David takes me further into the bush: he wants to check on his cows. We find the herd being led by two barefoot boys in tattered t-shirts, who are so stunned by the sight of a mzungu that David has to all but corral the cows himself. For twenty minutes we shepherd them home: the boys whistling and shouting, David making low grunting noises, as if he’s clearing his throat. I try to give it a go - “Hrmph! Hum! Ahem!” - but it’s a sad performance, and even the cows seem to regard me with pity as they swish their tails and chew.

When we get back to the house, dusk is falling. Jeremiah - an old, mirthful man with hooped ears that could fit a hard-boiled egg - is squatting against the fence, scratching his scraggily chin. The women are coming back from the field with jugs of water. The boys are practicing with their bows. They point to a blackened tree stump in the distance and fire arrows that sail long by a hair or send up puffs of dirt on either side. They show me how to grip the bow with one hand and pull the string taut with the other. My first shot lamely flutters to the earth after ten feet. There are smiles all around. I try again, but my next two arrows don’t even leave the bow. This leaves everyone in stitches.

“Ha ha,” says Jeremiah.

“Ha ha,” says David.

“Ha ha,” say the boys.

“Ha ha,” I say, thinking: Let’s see you find your way around a Mac OS, fuckers.

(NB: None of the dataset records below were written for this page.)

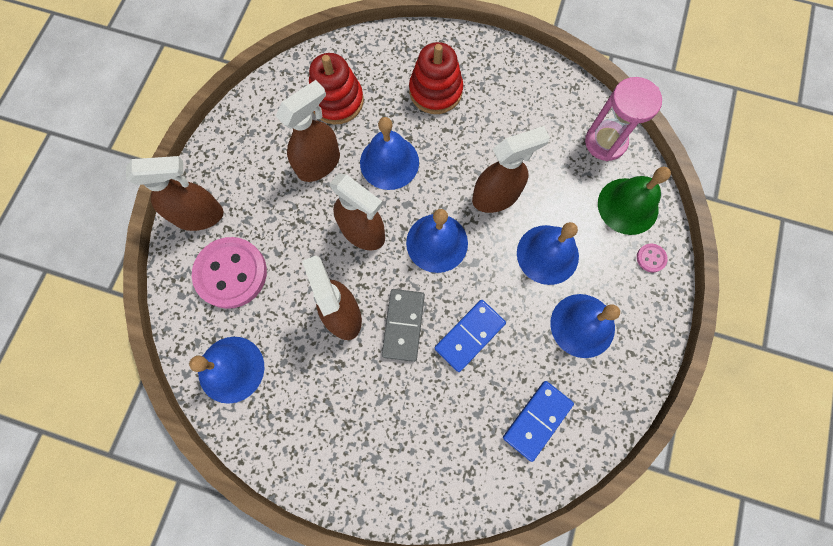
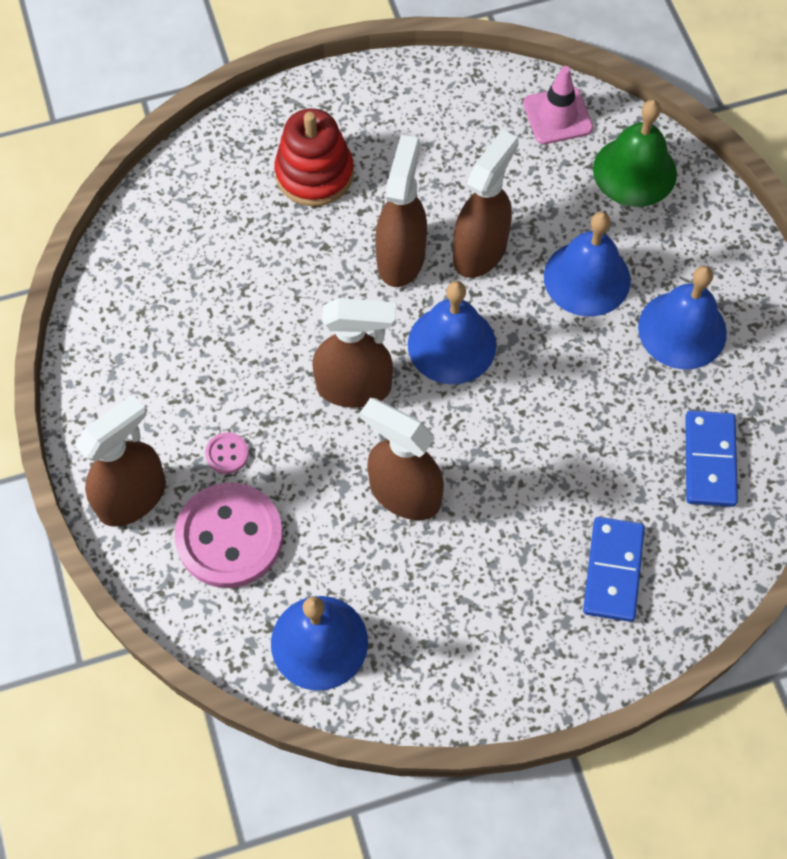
camera: 35 degrees left, 10 degrees down
brown spray bottle [276,80,340,182] -> brown spray bottle moved to [376,135,427,287]
red stacking toy [309,53,364,124] -> none
blue bell [360,117,419,190] -> none
grey domino [382,289,425,362] -> none
blue domino [435,300,506,372] -> blue domino moved to [583,517,645,622]
pink hourglass [585,77,662,161] -> pink traffic cone [523,66,593,144]
pink button [637,244,668,272] -> pink button moved to [205,432,249,474]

That night, sitting in bed while our dinner simmers on the fire, we listen to the radio. David adjusts the dial - American pop songs, local news - and settles on a weekly church sermon. The preacher has a rich basso profundo that rolls like thunder gathering strength. He’s lecturing on the value of wisdom - “WEES-du-umm,” as he pronounces it, with a melodious roll - but after ten minutes he hasn’t gotten us any closer to the nature of the thing itself. We need wisdom, he says, to “get promotions at work” and “deal with the issues” - which is sort of like saying we need faith to find a good head of lettuce at the store. After thirty ponderous minutes he says,

“Have you seen how a cow lies down at the end of the day, and it brings up the food it ate that day, and it chews it again?

“You need to do that to the word of the Lord.”

David leans forward and switches the radio off. We lay back in weighty silence. His daughter rolls from bed and bolts the front door, shutting out the cool night air and the barnyard noises. There are a few ragged coughs from across the room, and the bed creaks and settles beneath us, and we drift off to sleep, certainly spent, but probably not much wiser.